(Published in the Spring 2016 issue of The Bankers' Statement)
After nearly a decade practically devoid of state or federal de novo charter activity nationwide, the FDIC has announced plans to return to its three-year post-approval oversight period for de novos that was in effect prior to the financial crisis. The reduced “special probation” period is down from the seven-year special oversight period which has been imposed by the FDIC since 2009 as a result of the relatively high percentage of troubled de novo institutions and de novo failures.
In an otherwise seemingly endless period of bleak regulatory news, the FDIC announcement is a small ray of sunshine intended to encourage new potential industry entrants. Unfortunately, there may be other forces at work that remain likely to continue to dampen the enthusiasm of potential investors in de novo institutions until these forces subside. Those forces include general ongoing economic factors, increased regulatory compliance expenses, increased funding costs if rates increase, reduced loan demand and significantly depressed margins generally.
Some might argue that the industry suffers from a “chicken and egg” scenario, where the FDIC may believe that the dearth of interest in de novos exists for reasons other than the current regulatory environment, and potential investors believe that the dearth of interest is in no small part a result of significantly heightened regulatory expense and exposure coupled with increased regulatory intervention, making a startup institution a much more risky, and less profitable, investment. Nevertheless, the FDIC initiative is an excellent start in the right direction and seems to reflect a recognition by that agency that things in the banking industry are in fact improving.

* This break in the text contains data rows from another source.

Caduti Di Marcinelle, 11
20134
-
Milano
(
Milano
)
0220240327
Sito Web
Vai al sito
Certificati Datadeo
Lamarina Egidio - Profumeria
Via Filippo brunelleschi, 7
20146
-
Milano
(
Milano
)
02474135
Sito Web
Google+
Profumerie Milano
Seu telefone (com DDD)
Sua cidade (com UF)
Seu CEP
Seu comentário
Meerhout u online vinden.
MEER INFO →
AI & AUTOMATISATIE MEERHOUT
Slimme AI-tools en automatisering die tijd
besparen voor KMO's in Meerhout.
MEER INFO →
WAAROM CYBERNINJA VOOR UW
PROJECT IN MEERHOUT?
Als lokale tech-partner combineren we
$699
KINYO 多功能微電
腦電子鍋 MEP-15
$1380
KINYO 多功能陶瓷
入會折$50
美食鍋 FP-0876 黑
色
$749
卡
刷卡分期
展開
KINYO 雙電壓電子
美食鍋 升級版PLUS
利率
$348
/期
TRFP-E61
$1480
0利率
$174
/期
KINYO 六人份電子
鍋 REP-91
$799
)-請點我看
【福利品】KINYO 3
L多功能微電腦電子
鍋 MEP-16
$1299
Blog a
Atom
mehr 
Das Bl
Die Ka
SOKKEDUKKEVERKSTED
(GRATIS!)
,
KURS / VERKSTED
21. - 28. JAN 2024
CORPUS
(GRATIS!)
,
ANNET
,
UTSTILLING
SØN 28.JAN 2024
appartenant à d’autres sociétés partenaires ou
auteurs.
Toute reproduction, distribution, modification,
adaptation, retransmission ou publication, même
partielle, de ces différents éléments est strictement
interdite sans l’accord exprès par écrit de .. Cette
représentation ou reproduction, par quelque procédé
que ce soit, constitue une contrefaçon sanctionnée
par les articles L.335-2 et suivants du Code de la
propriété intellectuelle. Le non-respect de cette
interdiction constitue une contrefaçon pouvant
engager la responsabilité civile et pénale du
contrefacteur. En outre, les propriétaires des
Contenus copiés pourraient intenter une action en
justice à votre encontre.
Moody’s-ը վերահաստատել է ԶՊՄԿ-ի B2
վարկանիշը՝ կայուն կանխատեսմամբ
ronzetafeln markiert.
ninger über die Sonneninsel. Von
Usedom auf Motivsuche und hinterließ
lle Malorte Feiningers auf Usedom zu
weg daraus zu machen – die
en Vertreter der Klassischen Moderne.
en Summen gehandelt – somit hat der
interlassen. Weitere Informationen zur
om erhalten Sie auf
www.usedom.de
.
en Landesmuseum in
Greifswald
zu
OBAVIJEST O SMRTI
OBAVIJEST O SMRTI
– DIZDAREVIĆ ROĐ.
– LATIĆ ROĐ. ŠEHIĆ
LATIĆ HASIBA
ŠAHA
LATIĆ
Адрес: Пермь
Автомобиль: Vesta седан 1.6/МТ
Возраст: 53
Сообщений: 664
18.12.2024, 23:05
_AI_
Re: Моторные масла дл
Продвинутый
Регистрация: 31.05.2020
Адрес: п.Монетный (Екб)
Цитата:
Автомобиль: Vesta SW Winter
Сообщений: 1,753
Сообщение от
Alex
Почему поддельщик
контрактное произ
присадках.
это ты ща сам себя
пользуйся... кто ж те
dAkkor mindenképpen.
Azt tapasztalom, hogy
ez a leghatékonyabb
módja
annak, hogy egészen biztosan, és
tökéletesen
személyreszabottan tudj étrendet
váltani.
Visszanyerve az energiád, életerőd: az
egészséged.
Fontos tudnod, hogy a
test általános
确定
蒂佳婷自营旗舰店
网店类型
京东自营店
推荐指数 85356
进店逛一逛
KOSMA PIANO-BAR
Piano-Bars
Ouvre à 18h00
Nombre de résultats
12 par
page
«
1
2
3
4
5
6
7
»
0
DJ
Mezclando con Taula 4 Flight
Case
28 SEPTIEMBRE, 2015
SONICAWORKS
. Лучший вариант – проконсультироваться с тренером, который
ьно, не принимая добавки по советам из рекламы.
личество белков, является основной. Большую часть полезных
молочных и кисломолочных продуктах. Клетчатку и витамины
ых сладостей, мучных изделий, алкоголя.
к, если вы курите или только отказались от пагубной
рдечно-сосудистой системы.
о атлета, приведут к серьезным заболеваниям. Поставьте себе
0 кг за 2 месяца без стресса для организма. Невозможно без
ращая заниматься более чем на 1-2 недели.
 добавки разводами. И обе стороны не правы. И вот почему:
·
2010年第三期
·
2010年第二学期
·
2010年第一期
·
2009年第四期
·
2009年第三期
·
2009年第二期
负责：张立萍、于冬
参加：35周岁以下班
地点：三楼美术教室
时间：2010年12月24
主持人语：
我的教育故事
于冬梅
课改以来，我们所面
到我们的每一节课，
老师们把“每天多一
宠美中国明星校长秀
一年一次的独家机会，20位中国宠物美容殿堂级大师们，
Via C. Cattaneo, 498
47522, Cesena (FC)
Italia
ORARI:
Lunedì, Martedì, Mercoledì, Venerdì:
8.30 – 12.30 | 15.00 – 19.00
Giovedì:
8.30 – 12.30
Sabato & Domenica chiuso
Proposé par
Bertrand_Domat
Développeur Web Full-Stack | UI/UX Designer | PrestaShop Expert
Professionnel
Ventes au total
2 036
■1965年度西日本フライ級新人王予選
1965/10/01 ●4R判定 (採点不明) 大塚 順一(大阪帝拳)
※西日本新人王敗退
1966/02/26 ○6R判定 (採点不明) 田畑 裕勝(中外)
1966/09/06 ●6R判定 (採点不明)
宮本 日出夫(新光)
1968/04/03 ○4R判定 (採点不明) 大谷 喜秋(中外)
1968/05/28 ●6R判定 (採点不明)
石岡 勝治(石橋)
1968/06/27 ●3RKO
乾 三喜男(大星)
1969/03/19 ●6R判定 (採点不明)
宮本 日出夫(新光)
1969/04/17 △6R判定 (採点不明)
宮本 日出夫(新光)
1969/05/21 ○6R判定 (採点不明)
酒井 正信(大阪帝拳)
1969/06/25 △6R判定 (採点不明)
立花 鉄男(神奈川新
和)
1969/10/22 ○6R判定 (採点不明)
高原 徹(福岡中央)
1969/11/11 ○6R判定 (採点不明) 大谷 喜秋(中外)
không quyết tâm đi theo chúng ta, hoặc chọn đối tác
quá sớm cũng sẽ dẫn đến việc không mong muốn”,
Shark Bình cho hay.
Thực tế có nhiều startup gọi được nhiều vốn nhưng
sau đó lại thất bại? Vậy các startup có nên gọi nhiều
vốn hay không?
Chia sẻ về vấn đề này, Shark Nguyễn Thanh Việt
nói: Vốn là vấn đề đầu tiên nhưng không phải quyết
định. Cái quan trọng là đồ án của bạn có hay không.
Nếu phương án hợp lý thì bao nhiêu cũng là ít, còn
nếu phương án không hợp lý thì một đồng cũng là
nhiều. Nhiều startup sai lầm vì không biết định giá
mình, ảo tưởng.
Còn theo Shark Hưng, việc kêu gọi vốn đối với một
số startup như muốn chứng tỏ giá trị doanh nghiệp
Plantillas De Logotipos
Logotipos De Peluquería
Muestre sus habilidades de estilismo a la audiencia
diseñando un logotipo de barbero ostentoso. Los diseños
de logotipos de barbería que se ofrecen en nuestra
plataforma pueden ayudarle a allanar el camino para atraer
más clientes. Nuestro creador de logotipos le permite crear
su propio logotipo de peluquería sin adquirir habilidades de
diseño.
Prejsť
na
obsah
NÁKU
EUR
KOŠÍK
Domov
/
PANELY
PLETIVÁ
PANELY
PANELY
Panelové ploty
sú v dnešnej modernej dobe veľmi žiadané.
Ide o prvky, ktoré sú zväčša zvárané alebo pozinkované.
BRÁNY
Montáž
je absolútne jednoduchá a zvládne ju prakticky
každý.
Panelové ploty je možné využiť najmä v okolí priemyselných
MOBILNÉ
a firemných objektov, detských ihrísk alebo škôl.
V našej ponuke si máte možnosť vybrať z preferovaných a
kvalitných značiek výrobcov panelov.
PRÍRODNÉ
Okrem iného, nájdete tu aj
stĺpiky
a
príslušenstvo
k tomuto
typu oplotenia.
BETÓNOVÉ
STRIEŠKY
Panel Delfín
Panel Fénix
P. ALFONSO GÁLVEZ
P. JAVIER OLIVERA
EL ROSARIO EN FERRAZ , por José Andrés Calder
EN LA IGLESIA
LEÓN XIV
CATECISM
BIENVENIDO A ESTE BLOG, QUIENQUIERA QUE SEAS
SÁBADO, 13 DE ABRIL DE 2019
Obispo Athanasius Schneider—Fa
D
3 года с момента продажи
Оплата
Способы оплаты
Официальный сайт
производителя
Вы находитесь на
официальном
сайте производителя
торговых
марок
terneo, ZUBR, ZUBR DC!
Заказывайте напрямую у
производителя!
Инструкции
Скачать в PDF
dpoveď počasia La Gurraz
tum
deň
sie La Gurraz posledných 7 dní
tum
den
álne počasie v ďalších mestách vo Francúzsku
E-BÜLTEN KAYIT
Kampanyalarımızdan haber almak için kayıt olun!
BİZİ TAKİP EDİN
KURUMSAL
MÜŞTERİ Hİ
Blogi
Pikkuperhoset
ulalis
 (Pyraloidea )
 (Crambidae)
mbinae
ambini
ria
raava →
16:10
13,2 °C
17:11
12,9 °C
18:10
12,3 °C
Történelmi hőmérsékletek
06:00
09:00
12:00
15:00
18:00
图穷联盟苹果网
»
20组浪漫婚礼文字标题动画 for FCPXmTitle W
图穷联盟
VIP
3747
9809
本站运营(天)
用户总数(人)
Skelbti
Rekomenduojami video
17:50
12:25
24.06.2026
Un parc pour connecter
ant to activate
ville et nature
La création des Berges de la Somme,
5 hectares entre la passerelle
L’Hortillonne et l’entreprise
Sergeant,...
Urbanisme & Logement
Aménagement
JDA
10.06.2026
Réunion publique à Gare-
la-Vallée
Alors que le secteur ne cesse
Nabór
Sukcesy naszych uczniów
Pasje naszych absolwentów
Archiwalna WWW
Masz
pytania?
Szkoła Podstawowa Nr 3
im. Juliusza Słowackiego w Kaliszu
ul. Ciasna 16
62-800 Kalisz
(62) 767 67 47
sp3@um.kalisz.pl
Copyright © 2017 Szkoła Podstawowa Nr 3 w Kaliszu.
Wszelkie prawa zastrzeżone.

Of course, while the reduction of the de novo “special probation” period is good news, a practical matter the level of supervision and regulation already in place, coupled with strengthened enforcement authority, enables agencies to excise a level of ongoing oversight and correction that makes any “special” time period of heightened oversight somewhat irrelevant. This heightened regulatory environment is clearly viewed as a negative when it comes to investor consideration of de novo bank and thrift charters. In addition, the new regulatory risk-based capital requirements as well as the unknowns associated with the new FASB credit loss standards continue to adversely impact investor consideration.
In an interesting but separate twist, the FDIC has been imposing a similar three-year post-approval special oversight period for certain institutions that elect to convert from federal to state charters. This special oversight period is imposed irrespective of the fact that the converting institution may well have been in existence for decades, has been and continues to be insured by the FDIC, and is not in a “troubled” condition (which under Dodd-Frank would make approval of the conversion highly unlikely anyhow or otherwise subject to special regulatory concern. The concern seems to lie primarily with thrift conversions as opposed to conversions of commercial banks. In the context of thrift conversions, the FDIC seems, in essence, to be treating the converting institution much like a de novo irrespective of its length of existence and/or quality of ratings.
The FDIC move is a laudatory first step, and hopefully will serve to encourage private investors to look again to new entrants in the financial services industry as a viable place for capital. It is, however, likely to take much more in the way of economic certainty, regulatory reform and regulation “right sizing” to induce private investors to infuse capital in bank startups in a meaningful way.